Johnson v. Newburgh Sch. Dist., 239 F.3d 246, 254 (2d Cir. 2001) (quoting Colon v. Coughlin, 58 F.3d 865, 873 (2d Cir. 1995)).
See Back v. Hastings on Hudson Union Free Sch. Dist., 365 F.3d 107, 127 (2d Cir. 2004).
Smith names Warden Amicucci as a defendant, but makes no allegation of personal involvement or of supervisory responsibility. Accordingly, defendants' motion to dismiss is granted as to Warden Amicucci, who is dismissed from this lawsuit.
C. Municipal Liability
Any claims against the defendants in their official capacity must be dismissed. "The language of [section] 1983, read against the background of the . . . legislative history, compels the conclusion that Congress did not intend municipalities to be held liable unless action pursuant to official municipal policy of some nature caused a constitutional tort." A municipality "may not be held liable on a theory of respondeat superior." Thus, in order for an individual deprived of a constitutional right to have recourse against a municipality under section 1983, he must show that he was harmed by a municipal "policy" or "custom." A custom or policy cannot be shown by pointing to a single instance of unconstitutional conduct by a municipal employee. Furthermore, "there must be proof of such a custom or policy in order to permit recovery against individual municipal employees in their official capacities, since such claims are tantamount to claims against the municipality itself." While Smith had not sued Westchester County directly, he has brought claims against the defendants in their official capacity. Accordingly, for these claims to survive, Smith must sufficiently allege a custom or policy.
Monell v. New York City Dep't of Soc. Servs., 436 U.S. 658, 691 (1978).
Jeffes v. Barnes, 208 F.3d 49, 56 (2d Cir. 2000). Accord Monell, 436 U.S. at 691.
Monell, 436 U.S. at 690-91.
See City of Oklahoma City v. Tuttle, 471 U.S. 808, 831 (1985) (Brennan, J., concurring in part and concurring in the judgment) (stating that "[t]o infer the existence of a city policy from the isolated misconduct of a single, low-level officer, and then to hold the city liable on the basis of that policy, would amount to permitting precisely the theory of strict respondeat superior liability rejected in Monell").
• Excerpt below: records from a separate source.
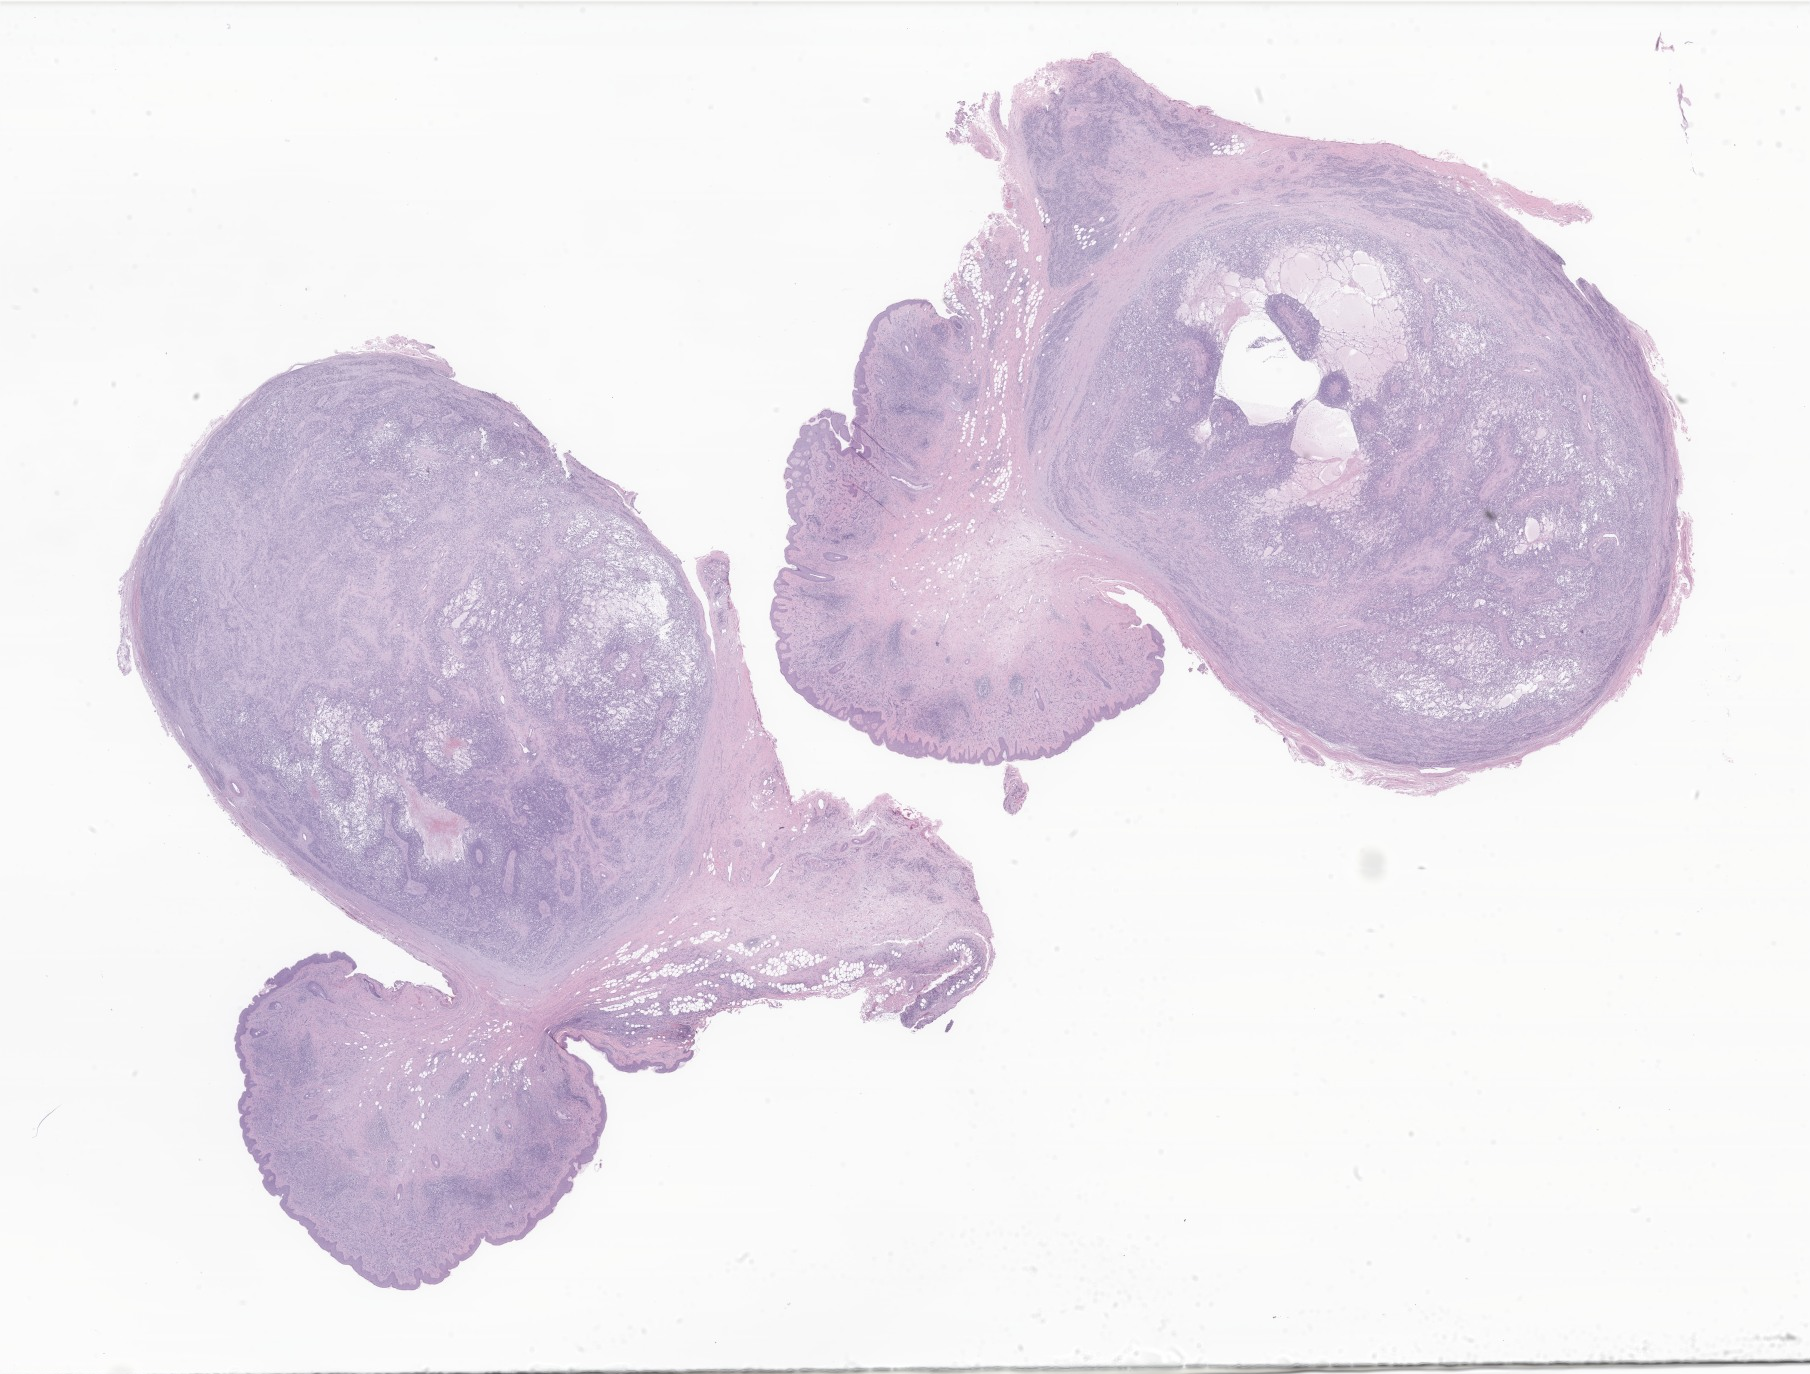
H&E whole-slide image of tumor tissue from the external ear, whole scanned area (about 30.5 x 23.2 mm) shown as a low-resolution overview. Formalin-fixed, paraffin-embedded (FFPE) tissue. Patient male; age 88 months.
Recorded diagnosis: Rhabdomyosarcoma, NOS.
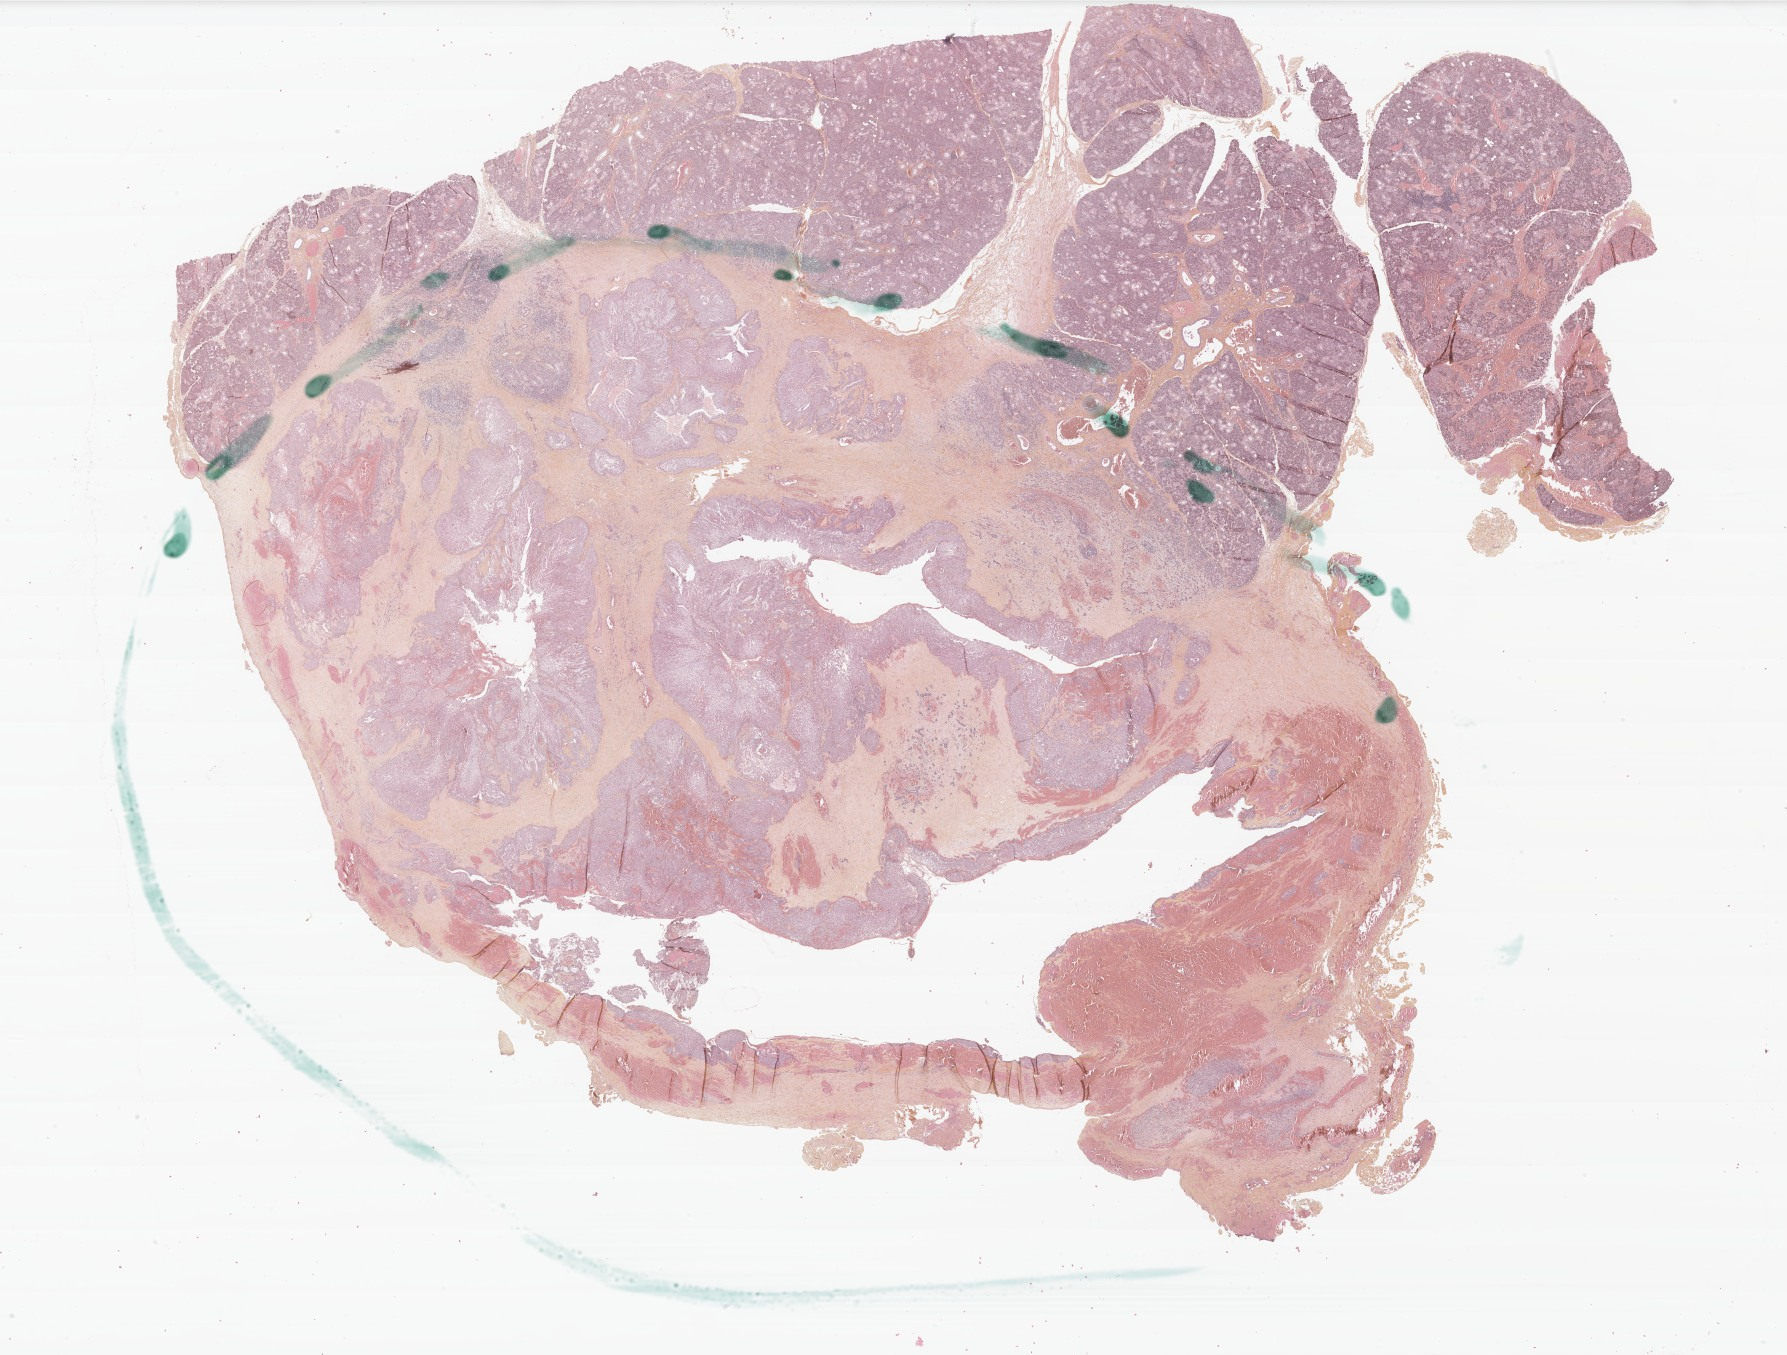
H&E whole-slide image of tumor tissue from the submandibular gland — low-resolution overview of the scanned area, about 30.1 x 22.8 mm; formalin-fixed, paraffin-embedded (FFPE) tissue. Patient male; age 195 months (16 years 3 months).
- diagnosis (ICD-O-3 morphology term): Mucoepidermoid carcinoma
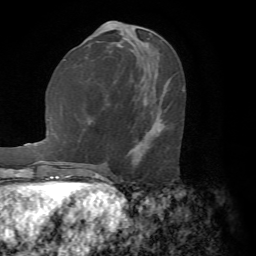
Breast MRI (dynamic contrast-enhanced), one axial slice; slice 27 of 72 in the series (ordered by position); cropped to one breast; dynamic contrast-enhanced series, time point 2 of 7 at this slice position (early post-contrast); 1.5 T; TE 4.2 ms, TR 8.7 ms; 256 × 256 image matrix, field of view 180 × 180 mm. Female patient.
Structures marked on this image (semi-automatic segmentation, software-assisted and operator-edited):
- enhancing-tissue mask used for the functional tumour volume (all voxels passing the contrast-enhancement thresholds inside the analysis volume; usually the tumour): bounding box <134,146,137,148> (left, top, right, bottom; pixels)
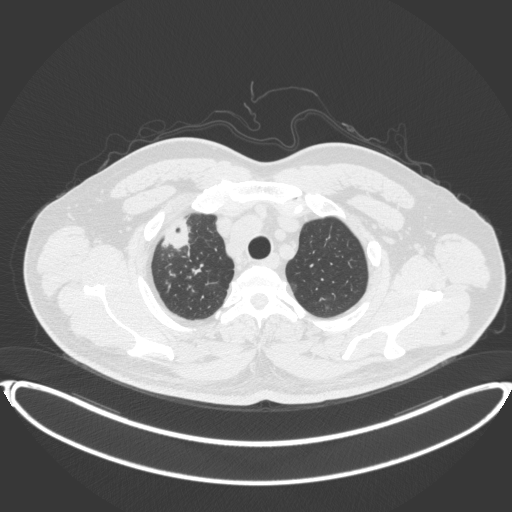
Chest CT, one axial slice; position 335 of 399 along the scan axis; reconstruction kernel B31f; lung window (W 1500 / L -600 HU); 1 mm slice thickness; 512 × 512 image matrix, field of view 445 × 445 mm. Patient: male, 53 years. From the clinical record (not read from this slice): clinical TNM (as recorded): T2a N0 M0.
Annotated regions visible in this slice (bounding box drawn by a radiologist):
- lung tumour (recorded histology: adenocarcinoma): bounding box <162,213,201,257> (left, top, right, bottom; pixels)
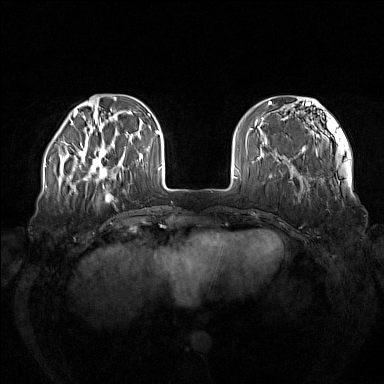
Breast MRI (dynamic contrast-enhanced), one axial slice. Slice 35 of 160 in the series (ordered by position). Dynamic contrast-enhanced series, time point 2 of 7 at this slice position (early post-contrast). 1.5 T. TE 1.8 ms, TR 5 ms. 1 mm slice thickness. 384 × 384 image matrix, field of view 380 × 380 mm. Female patient.
Annotated regions visible in this slice (semi-automatic segmentation, software-assisted and operator-edited):
- enhancing-tissue mask used for the functional tumour volume (all voxels passing the contrast-enhancement thresholds inside the analysis volume; usually the tumour): bounding box (x1, y1, x2, y2) in pixels: (73, 143, 121, 181)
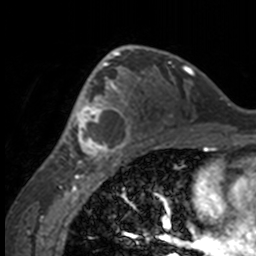
Breast MRI, one axial slice; slice 97 of 160 in the series (ordered by position); cropped to one breast; dynamic contrast-enhanced series, time point 2 of 7 at this slice position (early post-contrast); 3 T; TE 1.7 ms, TR 4 ms; 1 mm slice thickness; 256 × 256 image matrix, field of view 170 × 170 mm. Female patient.
Annotated regions visible in this slice (semi-automatically segmented with operator editing):
- enhancing-tissue mask used for the functional tumour volume (all voxels passing the contrast-enhancement thresholds inside the analysis volume; usually the tumour): box from (x=49, y=63) to (x=132, y=158) px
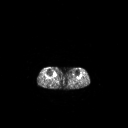
FDG PET of an extremity soft-tissue mass (from a PET/CT study), one axial slice; position 153 of 267 along the scan axis; 3.27 mm slice thickness; 128 × 128 image matrix, field of view 700 × 700 mm. Female patient, age 65 years. From the clinical record (not read from this slice): histological type: undifferentiated – high grade; grade: high; site of the primary tumour: right thigh.
Structures marked on this image (expert contour drawn on MRI and transferred to this co-registered scan by the dataset authors):
- gross tumour volume (mass): bounding box <53,72,57,77> (left, top, right, bottom; pixels)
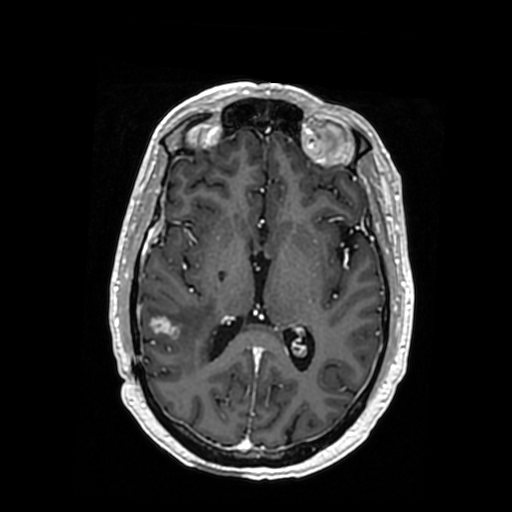
Brain MRI from a brain-tumour surgery series, one axial slice; T1-weighted post-contrast; 0.5 mm slice thickness; 512 × 512 image matrix. From the clinical record (not read from this slice): histopathology: Oligodendroglioma; WHO grade: 3.
Annotated regions visible in this slice (expert manual segmentation):
- tumour: bounding box (x1, y1, x2, y2) in pixels: (146, 315, 217, 372)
Dwares v. City of New York, 985 F.2d 94, 100 (2d Cir. 1993) (citing Hafer v. Melo, 502 U.S. 21 (1991)).
Smith fails to allege that he was harmed by a municipal custom or policy. He complains of a single instance of alleged unconstitutional conduct by employees of Westchester County. He does not allege that their actions were taken pursuant to a custom or policy. Smith's claim against the defendants in their official capacity are dismissed and his claims are construed to be against the defendants solely in their individual capacity.
V. CONCLUSION
For the foregoing reasons, defendants' motion to dismiss is denied in part and granted in part. The Clerk of the Court is directed to close this motion [# 8 and #16]. A conference is scheduled for February 25, 2008 at 4:00 P.M.